Leicht verspätet (die Party war am Samstag, dem 29. September), aber noch nicht outdated kommt hier noch eine kleine Impression von der Zeno.org-Launch-Party. Achim Raschka hat mich eingeladen, dort dem Countdown zum offiziellen Start des Projekts im Netz beizuwohnen. Wellen geschlagen hat das Ereignis zum Beispiel im Heise-Newsticker.
Anwesend waren Verlagsangehörige und deren Bekannte, geladene Gäste aus der Berliner Verlagsszene (mein Onkel mit seinem Weltbühne-Digitalisierungsprojekt war zufällig auch da; die Welt ist klein!), und natürlich: Wikipedianer. Der Abend war also prädestiniert für einen Austausch der Erfahrungen. Im Gespräch mit den Geschäftsführer Erwin Jurschitza wurde mir wieder einmal bewusst, dass die Formatierung mit MediaWiki mindestens problematisch, eigentlich aber stümperhaft ist. XML-Standards bieten weitaus diffizilere Mittel der Textauszeichnung.
Zeno.org [spricht: zeno dot org] stellt wie Wikisource Volltexte gemeinfreier Literatur bereit, meist mit Scans. Aber diese Arbeit wird nicht von Freiwilligen geleistet, sondern von Dienstleistern. Dadurch kann Zeno.org viel größere Mengen wesentlich schneller bearbeiten. Dass die Qualität bei Wikisource immer noch höher ist, und dass Dienstleister bei Sütterlinschrift oder gotischen Minuskeln versagen, muss ich hier nicht erwähnen :). Ein besonders löblicher Ansatz: Die Digitalisate bei Zeno.org sind gemeinfrei und bleiben es auch.

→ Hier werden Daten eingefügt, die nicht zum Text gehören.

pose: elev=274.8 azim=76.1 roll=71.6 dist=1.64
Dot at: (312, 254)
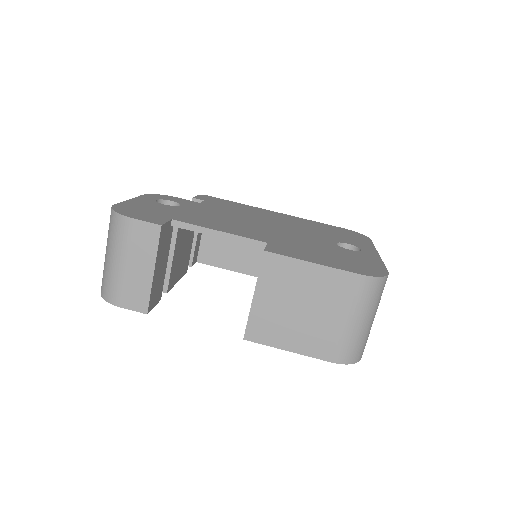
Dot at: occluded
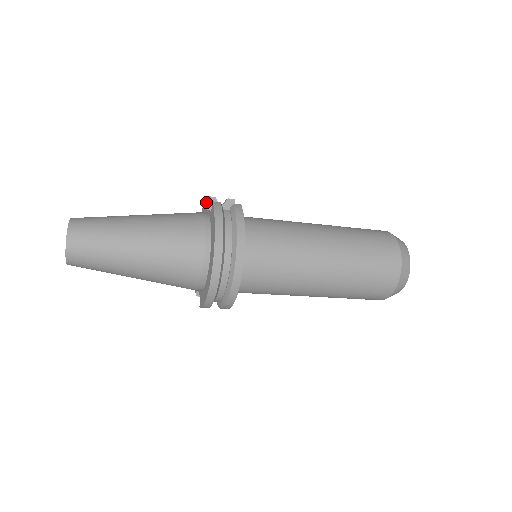
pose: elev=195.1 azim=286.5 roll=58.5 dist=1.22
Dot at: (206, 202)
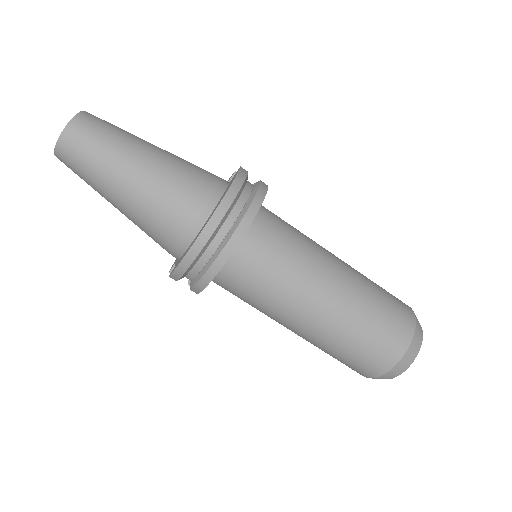
Dot at: (230, 178)
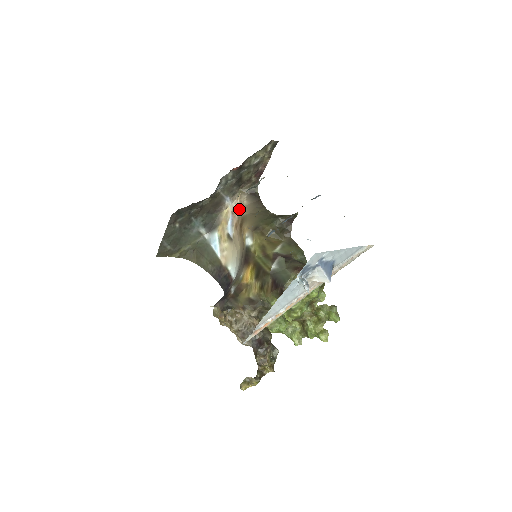
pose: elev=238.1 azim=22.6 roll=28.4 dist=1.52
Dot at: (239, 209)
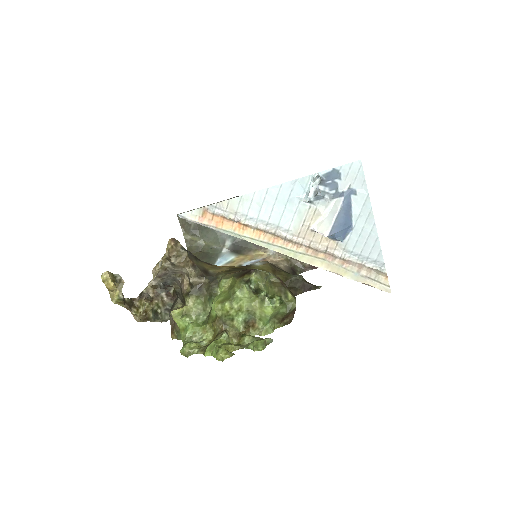
Dot at: (272, 262)
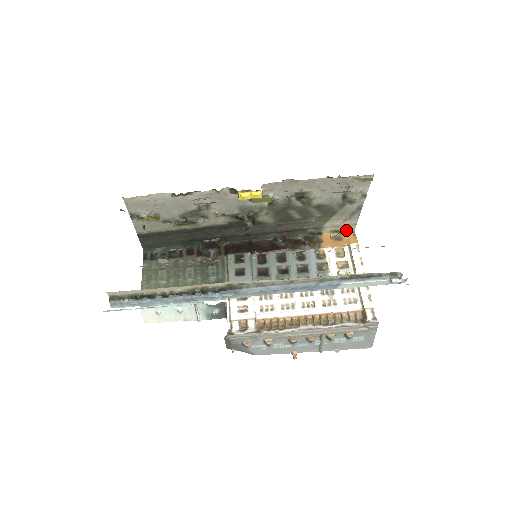
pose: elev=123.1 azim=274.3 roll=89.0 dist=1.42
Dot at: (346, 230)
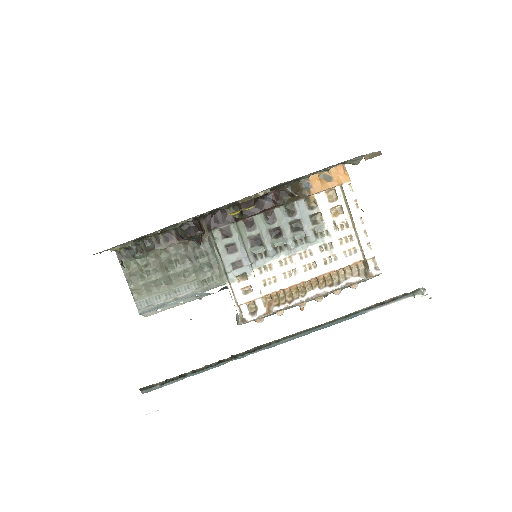
Dot at: (335, 166)
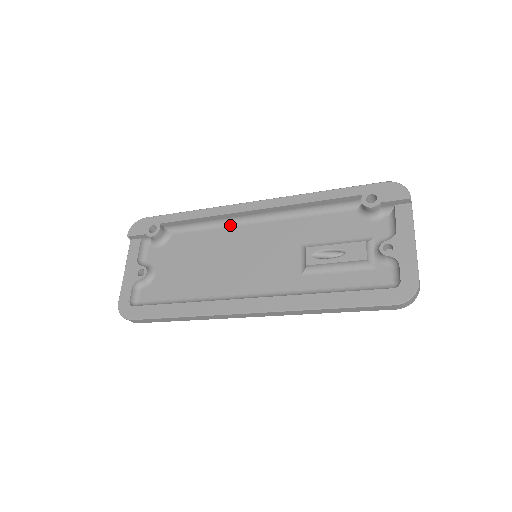
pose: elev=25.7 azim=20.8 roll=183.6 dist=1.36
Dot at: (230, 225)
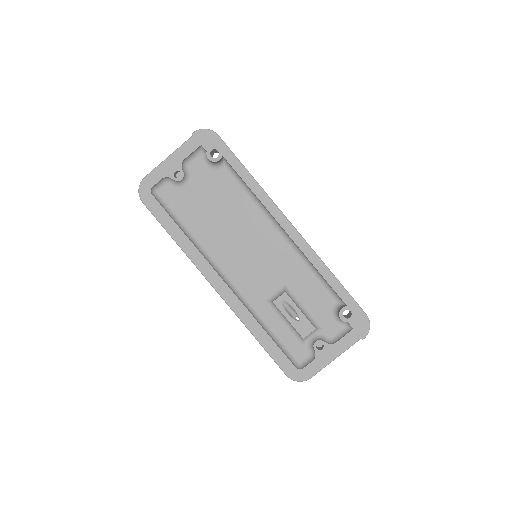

Zeno.org möchte nach dem Vorbild ihres Namenspatrons Zenodot von Ephesos die größte Bibliothek im Internet aufbauen. Dieses Vorhaben ist schon der wesentliche Grund, warum Zeno.org kein Rivale für Wikisource ist. Konkurrenz im wörtlichen Sinne eines Mit-Läufer-tums (lat. con-currere „mit-laufen“) ist es trotzdem, aber ein Neben-Laufen, kein Gegen-Laufen. Schließlich will Wikisource lediglich ausgewählte Texte in besonders hoher Qualität anbieten.
Eine Kooperation zwischen den Projekten wäre sehr wünschenswert. Immerhin verlinkt Wikisource bereits den großen Fundus von Zeno.org auf zahlreichen Autoren-, Text- und Projektseiten.
Am Rande sei noch erwähnt, dass professionelle Bibliothekare immer noch die Metadaten-Präsenz in Wikisource kritisieren. Angeblich liefert Wikisource bei den Texten keine ausreichenden bibliographischen Metadaten. Allein wer sich die Vorlage Diskussion:Textdaten ansieht, müsste eines Besseren belehrt werden.